Shoo-fly (NiceDraft.dec Part 2)

4 Thoughtseize
4 Devoted Druid
4 Sickle Ripper
4 Dusk Urchin
4 Blowfly Infestation
4 Kitchen Finks
4 Wildslayer Elves
3 Flourishing Defenses
4 Incremental Blight
2 Witherscale Wurm
4 Gilt-Leaf Palace
4 Vivid Grove
3 G/B “Cairns”
3 Reflecting Pool
4 Forest
5 Swamp

This was inspired by my winning draft deck from a Regionals side event I wrote about last week, which I built around a first-pick Blowfly Infestation and had odd things happen when my opponent played a Flourishing Defenses. I applied some of the boldness I had when building my deck for States when I made Top 8 with Dredge, by not being afraid of playing “sub-par” cards to strengthen the theme. You certainly haven’t seen any mention of Sickle Ripper and Wildslayer Elves outside of Limited articles, and yet I think they both play vital roles in this style of deck. One thing that excites me is the chance to really break off Dusk Urchin, a card that is brimming with potential yet has not enjoyed any breakout performances so far. In particular I’m looking forward to getting a counter or two on it and then dropping the 3 counter-side of Incremental Blight on the Urchin (while hopefully killing my opponent’s board between the Blight and Infestation) and draw a boatload of cards. And c’mon – Incremental Blight with a Flourishing Defenses out? Sign me up! We even get Devoted Druid and Kitchen Finks to play into the —1/-1 counter theme.

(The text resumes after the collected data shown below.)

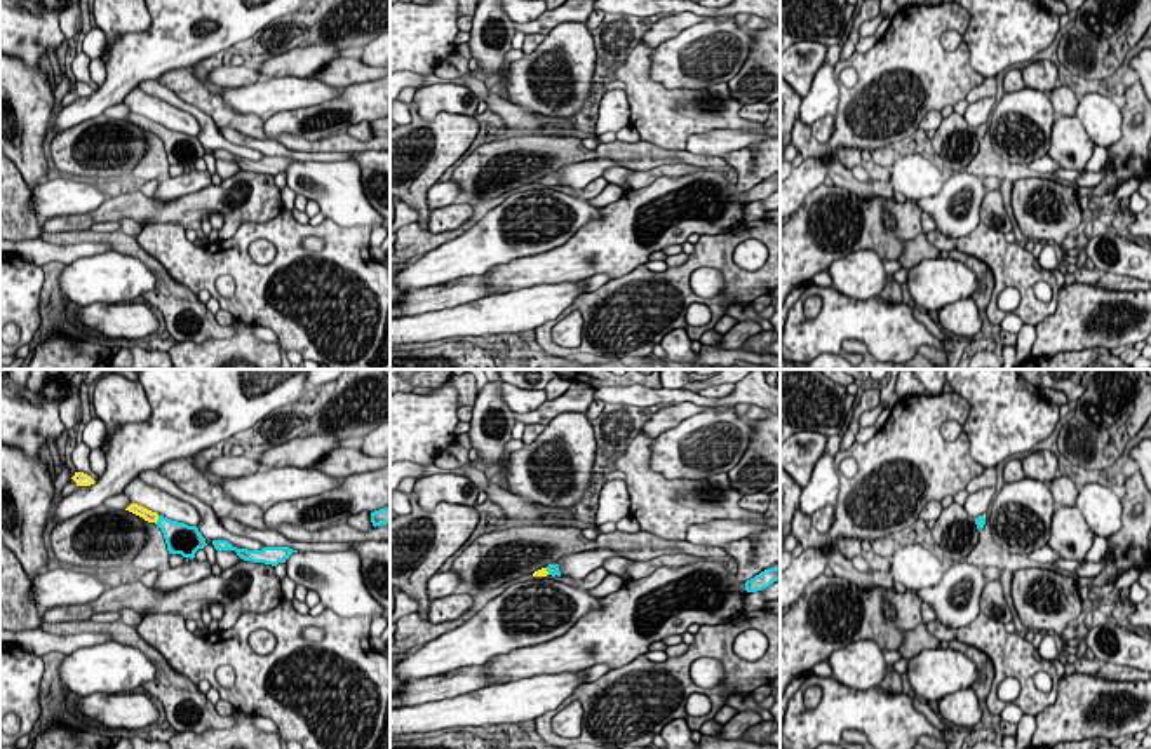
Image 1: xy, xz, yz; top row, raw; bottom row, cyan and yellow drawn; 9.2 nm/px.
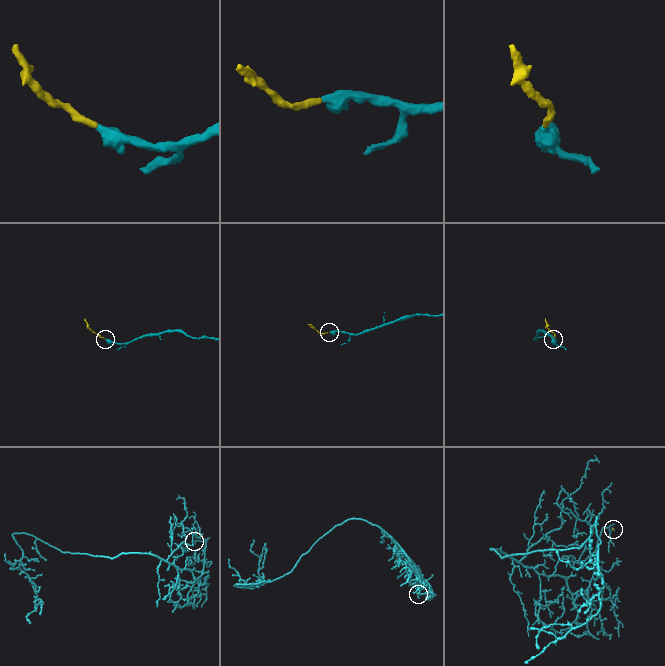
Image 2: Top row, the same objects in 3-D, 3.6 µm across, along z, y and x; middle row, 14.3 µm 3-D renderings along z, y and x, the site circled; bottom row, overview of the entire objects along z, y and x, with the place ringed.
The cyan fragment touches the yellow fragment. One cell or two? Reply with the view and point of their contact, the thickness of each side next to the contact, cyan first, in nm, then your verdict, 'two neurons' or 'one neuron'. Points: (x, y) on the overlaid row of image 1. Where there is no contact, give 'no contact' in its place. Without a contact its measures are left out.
xy (159, 519) | 280/100 nm | one neuron

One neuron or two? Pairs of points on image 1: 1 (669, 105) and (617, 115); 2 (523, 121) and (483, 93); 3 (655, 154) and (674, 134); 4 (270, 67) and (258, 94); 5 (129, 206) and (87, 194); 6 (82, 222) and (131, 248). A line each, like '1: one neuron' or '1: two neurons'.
1: two neurons
2: one neuron
3: two neurons
4: two neurons
5: two neurons
6: two neurons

Does this look like a pile? Of course it does – but then so did my Dredge deck, so much so that I eventually named it NiceDraft.dec because people were laughing I was beating people with a draft deck. There is still a truckload of elements not yet explored in Lorwyn/Shadowmoor Block Constructed outside of Faeries, Kithkin, and Elementals, and my hope is that perhaps I’ve stumbled across one that’s worthy of some attention.